All lines of the listing that contain "input" should be shown in full.

** Opening Source material block **

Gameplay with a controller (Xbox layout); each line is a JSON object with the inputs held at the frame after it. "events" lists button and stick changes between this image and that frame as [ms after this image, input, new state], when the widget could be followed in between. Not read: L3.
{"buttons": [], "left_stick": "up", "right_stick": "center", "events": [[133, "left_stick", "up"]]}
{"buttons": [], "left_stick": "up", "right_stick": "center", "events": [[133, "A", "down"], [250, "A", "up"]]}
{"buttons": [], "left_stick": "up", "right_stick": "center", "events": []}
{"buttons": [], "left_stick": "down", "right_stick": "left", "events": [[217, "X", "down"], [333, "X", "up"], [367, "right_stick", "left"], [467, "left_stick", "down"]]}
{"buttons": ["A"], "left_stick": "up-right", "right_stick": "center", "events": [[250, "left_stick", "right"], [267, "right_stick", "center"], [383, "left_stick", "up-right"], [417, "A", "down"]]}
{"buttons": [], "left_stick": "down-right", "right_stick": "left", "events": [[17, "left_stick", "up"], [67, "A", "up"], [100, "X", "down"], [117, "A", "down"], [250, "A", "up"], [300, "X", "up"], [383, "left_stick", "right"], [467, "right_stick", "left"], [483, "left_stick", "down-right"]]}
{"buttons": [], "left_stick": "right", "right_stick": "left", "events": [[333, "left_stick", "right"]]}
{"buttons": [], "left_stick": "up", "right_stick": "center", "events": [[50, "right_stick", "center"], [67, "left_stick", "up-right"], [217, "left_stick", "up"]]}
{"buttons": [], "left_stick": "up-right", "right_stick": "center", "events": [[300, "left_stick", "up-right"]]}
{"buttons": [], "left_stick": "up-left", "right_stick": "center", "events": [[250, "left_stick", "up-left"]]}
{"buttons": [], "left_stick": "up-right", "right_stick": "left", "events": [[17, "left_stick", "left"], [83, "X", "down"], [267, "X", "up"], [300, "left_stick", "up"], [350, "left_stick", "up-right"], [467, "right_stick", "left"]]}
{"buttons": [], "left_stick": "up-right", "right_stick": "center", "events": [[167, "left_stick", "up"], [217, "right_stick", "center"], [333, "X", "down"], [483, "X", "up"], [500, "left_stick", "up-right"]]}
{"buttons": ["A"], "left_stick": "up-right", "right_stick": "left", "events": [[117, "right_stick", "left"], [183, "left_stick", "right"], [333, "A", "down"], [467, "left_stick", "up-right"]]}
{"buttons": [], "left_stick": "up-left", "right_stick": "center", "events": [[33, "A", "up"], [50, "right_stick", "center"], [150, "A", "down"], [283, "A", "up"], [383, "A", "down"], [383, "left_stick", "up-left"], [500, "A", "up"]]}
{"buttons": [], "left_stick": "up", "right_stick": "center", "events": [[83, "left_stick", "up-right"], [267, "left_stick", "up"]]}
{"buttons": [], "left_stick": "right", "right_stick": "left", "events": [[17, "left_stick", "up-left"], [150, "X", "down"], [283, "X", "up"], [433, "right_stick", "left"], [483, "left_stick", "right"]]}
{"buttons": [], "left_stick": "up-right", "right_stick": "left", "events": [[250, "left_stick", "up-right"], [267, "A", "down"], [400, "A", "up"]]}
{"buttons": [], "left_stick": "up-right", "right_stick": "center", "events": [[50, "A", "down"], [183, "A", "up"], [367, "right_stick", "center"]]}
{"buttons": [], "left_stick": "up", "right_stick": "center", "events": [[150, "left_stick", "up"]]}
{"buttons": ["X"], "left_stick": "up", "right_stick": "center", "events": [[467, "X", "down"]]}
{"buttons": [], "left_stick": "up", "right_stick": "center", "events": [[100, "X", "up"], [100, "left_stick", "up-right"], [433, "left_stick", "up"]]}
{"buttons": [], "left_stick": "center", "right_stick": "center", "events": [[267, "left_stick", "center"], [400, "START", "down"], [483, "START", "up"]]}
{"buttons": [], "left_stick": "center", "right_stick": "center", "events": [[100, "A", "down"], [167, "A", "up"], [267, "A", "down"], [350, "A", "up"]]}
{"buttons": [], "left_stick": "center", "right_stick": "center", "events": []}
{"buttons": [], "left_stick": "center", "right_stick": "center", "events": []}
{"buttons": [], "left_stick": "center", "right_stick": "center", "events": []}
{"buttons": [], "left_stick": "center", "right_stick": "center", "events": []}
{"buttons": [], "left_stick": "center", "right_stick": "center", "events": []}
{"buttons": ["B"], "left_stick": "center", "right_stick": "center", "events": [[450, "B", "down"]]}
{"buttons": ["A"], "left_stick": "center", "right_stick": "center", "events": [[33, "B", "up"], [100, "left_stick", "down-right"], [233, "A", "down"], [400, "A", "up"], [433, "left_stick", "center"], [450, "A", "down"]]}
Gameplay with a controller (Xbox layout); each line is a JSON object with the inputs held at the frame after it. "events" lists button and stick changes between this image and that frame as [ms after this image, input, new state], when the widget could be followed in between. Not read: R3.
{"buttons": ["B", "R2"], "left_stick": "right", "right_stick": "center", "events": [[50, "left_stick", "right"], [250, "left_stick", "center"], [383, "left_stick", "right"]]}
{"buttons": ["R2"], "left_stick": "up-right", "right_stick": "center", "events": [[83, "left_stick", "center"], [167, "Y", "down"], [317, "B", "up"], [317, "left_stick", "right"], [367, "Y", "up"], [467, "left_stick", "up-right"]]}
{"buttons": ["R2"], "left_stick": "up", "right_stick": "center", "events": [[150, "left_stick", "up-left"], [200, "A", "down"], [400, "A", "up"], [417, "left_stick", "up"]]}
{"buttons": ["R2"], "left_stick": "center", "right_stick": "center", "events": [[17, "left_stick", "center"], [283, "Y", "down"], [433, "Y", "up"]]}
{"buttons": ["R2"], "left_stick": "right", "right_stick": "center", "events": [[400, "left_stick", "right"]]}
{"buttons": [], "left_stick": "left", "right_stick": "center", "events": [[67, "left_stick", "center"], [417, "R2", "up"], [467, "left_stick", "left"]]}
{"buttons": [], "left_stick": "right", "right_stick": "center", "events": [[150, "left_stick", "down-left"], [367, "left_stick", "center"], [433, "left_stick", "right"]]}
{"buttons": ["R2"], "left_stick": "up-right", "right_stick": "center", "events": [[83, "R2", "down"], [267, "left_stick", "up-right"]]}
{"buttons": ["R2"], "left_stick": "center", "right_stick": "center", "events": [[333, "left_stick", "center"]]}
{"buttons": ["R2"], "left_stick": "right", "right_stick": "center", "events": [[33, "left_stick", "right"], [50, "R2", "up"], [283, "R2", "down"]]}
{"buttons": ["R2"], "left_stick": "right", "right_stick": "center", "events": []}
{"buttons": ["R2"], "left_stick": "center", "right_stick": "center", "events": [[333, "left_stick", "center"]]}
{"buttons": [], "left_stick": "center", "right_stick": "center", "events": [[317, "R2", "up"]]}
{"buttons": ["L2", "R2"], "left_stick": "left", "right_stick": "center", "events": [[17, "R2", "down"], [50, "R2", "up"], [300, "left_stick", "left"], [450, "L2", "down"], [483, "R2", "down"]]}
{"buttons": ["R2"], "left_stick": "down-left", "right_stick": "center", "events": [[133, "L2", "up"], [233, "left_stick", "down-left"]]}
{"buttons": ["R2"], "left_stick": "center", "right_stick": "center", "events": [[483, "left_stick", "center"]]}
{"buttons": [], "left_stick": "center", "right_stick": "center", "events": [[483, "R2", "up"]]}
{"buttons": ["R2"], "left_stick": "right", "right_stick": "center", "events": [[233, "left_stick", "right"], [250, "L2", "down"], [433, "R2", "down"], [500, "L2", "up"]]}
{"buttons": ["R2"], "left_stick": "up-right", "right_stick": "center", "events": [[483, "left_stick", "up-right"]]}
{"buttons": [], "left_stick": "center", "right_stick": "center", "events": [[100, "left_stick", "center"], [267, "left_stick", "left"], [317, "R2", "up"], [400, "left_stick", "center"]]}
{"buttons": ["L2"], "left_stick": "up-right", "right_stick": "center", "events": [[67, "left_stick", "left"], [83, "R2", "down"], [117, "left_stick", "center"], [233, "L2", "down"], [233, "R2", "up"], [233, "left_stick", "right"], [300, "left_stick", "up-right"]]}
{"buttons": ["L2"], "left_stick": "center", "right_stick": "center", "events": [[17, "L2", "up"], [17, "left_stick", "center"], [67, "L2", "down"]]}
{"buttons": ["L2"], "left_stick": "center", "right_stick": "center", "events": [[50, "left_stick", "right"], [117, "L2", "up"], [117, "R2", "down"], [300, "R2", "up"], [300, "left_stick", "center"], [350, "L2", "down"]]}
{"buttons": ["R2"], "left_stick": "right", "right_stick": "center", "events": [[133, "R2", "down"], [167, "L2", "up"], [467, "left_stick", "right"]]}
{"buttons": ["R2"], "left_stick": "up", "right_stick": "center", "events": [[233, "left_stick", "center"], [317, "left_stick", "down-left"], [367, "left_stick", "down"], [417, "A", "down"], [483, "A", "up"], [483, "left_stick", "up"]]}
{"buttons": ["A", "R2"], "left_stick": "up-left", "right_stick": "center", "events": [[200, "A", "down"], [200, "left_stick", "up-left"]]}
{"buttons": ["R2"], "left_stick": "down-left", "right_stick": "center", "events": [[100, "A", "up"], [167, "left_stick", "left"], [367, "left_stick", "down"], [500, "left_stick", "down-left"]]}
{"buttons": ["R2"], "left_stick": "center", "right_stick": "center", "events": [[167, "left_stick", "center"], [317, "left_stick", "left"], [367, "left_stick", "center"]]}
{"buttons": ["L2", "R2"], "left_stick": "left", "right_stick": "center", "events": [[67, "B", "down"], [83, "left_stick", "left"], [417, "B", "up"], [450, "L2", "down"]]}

** Closing Source material block **

● Task answer
Gameplay with a controller (Xbox layout); each line is a JSON object with the inputs held at the frame after it. "events" lists button and stick changes between this image and that frame as [ms after this image, input, new state], when the widget could be followed in between. Not read: L3.
Gameplay with a controller (Xbox layout); each line is a JSON object with the inputs held at the frame after it. "events" lists button and stick changes between this image and that frame as [ms after this image, input, new state], when the widget could be followed in between. Not read: R3.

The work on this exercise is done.